* Your assignment *
Take the listing below and output it again exactly.

* Given data *
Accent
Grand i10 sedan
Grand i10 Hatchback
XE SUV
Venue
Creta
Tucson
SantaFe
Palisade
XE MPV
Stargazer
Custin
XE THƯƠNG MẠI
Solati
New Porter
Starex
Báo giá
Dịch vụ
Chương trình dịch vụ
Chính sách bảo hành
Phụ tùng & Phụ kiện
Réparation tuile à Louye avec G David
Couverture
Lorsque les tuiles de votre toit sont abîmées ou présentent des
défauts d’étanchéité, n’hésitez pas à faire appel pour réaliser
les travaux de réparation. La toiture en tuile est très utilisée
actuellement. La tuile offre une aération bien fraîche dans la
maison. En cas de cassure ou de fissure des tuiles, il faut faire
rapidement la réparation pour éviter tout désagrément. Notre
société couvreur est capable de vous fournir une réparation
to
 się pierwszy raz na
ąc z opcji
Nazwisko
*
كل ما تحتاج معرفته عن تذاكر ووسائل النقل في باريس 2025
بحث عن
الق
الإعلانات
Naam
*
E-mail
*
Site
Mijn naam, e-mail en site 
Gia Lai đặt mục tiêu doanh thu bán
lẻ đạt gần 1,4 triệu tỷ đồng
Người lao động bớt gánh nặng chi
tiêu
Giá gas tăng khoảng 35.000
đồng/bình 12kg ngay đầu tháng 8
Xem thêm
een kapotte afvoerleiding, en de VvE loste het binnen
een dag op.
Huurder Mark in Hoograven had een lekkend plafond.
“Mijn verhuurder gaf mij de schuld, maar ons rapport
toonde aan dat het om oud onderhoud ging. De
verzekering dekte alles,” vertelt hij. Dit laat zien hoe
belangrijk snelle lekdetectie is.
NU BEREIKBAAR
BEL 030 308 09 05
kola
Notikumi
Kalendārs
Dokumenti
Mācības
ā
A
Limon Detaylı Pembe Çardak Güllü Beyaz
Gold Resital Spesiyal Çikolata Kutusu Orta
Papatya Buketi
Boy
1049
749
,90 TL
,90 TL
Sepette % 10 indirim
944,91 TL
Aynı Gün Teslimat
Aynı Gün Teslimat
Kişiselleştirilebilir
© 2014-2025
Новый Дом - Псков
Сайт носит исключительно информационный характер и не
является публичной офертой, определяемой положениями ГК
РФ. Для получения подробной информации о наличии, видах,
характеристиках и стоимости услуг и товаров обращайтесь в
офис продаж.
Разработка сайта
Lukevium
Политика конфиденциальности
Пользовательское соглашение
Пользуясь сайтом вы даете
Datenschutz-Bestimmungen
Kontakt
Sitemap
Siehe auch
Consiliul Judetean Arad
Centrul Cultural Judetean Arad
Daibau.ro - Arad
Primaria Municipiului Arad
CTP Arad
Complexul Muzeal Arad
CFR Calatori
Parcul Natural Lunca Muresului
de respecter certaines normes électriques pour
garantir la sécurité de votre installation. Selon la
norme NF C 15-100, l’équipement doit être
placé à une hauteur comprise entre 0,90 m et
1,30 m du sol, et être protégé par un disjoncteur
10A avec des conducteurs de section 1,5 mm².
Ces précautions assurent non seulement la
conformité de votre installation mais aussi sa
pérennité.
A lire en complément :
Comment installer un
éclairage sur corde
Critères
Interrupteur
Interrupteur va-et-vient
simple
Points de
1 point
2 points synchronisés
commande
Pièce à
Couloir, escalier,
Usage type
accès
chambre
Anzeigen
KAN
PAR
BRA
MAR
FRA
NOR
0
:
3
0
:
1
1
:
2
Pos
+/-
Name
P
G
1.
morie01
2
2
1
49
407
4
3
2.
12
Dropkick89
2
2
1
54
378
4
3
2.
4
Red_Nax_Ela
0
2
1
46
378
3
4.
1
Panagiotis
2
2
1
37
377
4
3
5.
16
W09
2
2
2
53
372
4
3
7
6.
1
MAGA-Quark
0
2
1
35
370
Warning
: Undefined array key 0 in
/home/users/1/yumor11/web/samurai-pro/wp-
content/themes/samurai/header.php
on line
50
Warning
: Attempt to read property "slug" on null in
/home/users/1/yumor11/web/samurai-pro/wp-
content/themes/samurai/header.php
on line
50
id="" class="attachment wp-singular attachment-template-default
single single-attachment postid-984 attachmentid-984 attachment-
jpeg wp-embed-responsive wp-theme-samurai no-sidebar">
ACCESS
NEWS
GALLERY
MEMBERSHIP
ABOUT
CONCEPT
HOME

* Solution to this task *
Accent
Grand i10 sedan
Grand i10 Hatchback
XE SUV
Venue
Creta
Tucson
SantaFe
Palisade
XE MPV
Stargazer
Custin
XE THƯƠNG MẠI
Solati
New Porter
Starex
Báo giá
Dịch vụ
Chương trình dịch vụ
Chính sách bảo hành
Phụ tùng & Phụ kiện
Réparation tuile à Louye avec G David
Couverture
Lorsque les tuiles de votre toit sont abîmées ou présentent des
défauts d’étanchéité, n’hésitez pas à faire appel pour réaliser
les travaux de réparation. La toiture en tuile est très utilisée
actuellement. La tuile offre une aération bien fraîche dans la
maison. En cas de cassure ou de fissure des tuiles, il faut faire
rapidement la réparation pour éviter tout désagrément. Notre
société couvreur est capable de vous fournir une réparation
to
 się pierwszy raz na
ąc z opcji
Nazwisko
*
كل ما تحتاج معرفته عن تذاكر ووسائل النقل في باريس 2025
بحث عن
الق
الإعلانات
Naam
*
E-mail
*
Site
Mijn naam, e-mail en site 
Gia Lai đặt mục tiêu doanh thu bán
lẻ đạt gần 1,4 triệu tỷ đồng
Người lao động bớt gánh nặng chi
tiêu
Giá gas tăng khoảng 35.000
đồng/bình 12kg ngay đầu tháng 8
Xem thêm
een kapotte afvoerleiding, en de VvE loste het binnen
een dag op.
Huurder Mark in Hoograven had een lekkend plafond.
“Mijn verhuurder gaf mij de schuld, maar ons rapport
toonde aan dat het om oud onderhoud ging. De
verzekering dekte alles,” vertelt hij. Dit laat zien hoe
belangrijk snelle lekdetectie is.
NU BEREIKBAAR
BEL 030 308 09 05
kola
Notikumi
Kalendārs
Dokumenti
Mācības
ā
A
Limon Detaylı Pembe Çardak Güllü Beyaz
Gold Resital Spesiyal Çikolata Kutusu Orta
Papatya Buketi
Boy
1049
749
,90 TL
,90 TL
Sepette % 10 indirim
944,91 TL
Aynı Gün Teslimat
Aynı Gün Teslimat
Kişiselleştirilebilir
© 2014-2025
Новый Дом - Псков
Сайт носит исключительно информационный характер и не
является публичной офертой, определяемой положениями ГК
РФ. Для получения подробной информации о наличии, видах,
характеристиках и стоимости услуг и товаров обращайтесь в
офис продаж.
Разработка сайта
Lukevium
Политика конфиденциальности
Пользовательское соглашение
Пользуясь сайтом вы даете
Datenschutz-Bestimmungen
Kontakt
Sitemap
Siehe auch
Consiliul Judetean Arad
Centrul Cultural Judetean Arad
Daibau.ro - Arad
Primaria Municipiului Arad
CTP Arad
Complexul Muzeal Arad
CFR Calatori
Parcul Natural Lunca Muresului
de respecter certaines normes électriques pour
garantir la sécurité de votre installation. Selon la
norme NF C 15-100, l’équipement doit être
placé à une hauteur comprise entre 0,90 m et
1,30 m du sol, et être protégé par un disjoncteur
10A avec des conducteurs de section 1,5 mm².
Ces précautions assurent non seulement la
conformité de votre installation mais aussi sa
pérennité.
A lire en complément :
Comment installer un
éclairage sur corde
Critères
Interrupteur
Interrupteur va-et-vient
simple
Points de
1 point
2 points synchronisés
commande
Pièce à
Couloir, escalier,
Usage type
accès
chambre
Anzeigen
KAN
PAR
BRA
MAR
FRA
NOR
0
:
3
0
:
1
1
:
2
Pos
+/-
Name
P
G
1.
morie01
2
2
1
49
407
4
3
2.
12
Dropkick89
2
2
1
54
378
4
3
2.
4
Red_Nax_Ela
0
2
1
46
378
3
4.
1
Panagiotis
2
2
1
37
377
4
3
5.
16
W09
2
2
2
53
372
4
3
7
6.
1
MAGA-Quark
0
2
1
35
370
Warning
: Undefined array key 0 in
/home/users/1/yumor11/web/samurai-pro/wp-
content/themes/samurai/header.php
on line
50
Warning
: Attempt to read property "slug" on null in
/home/users/1/yumor11/web/samurai-pro/wp-
content/themes/samurai/header.php
on line
50
id="" class="attachment wp-singular attachment-template-default
single single-attachment postid-984 attachmentid-984 attachment-
jpeg wp-embed-responsive wp-theme-samurai no-sidebar">
ACCESS
NEWS
GALLERY
MEMBERSHIP
ABOUT
CONCEPT
HOME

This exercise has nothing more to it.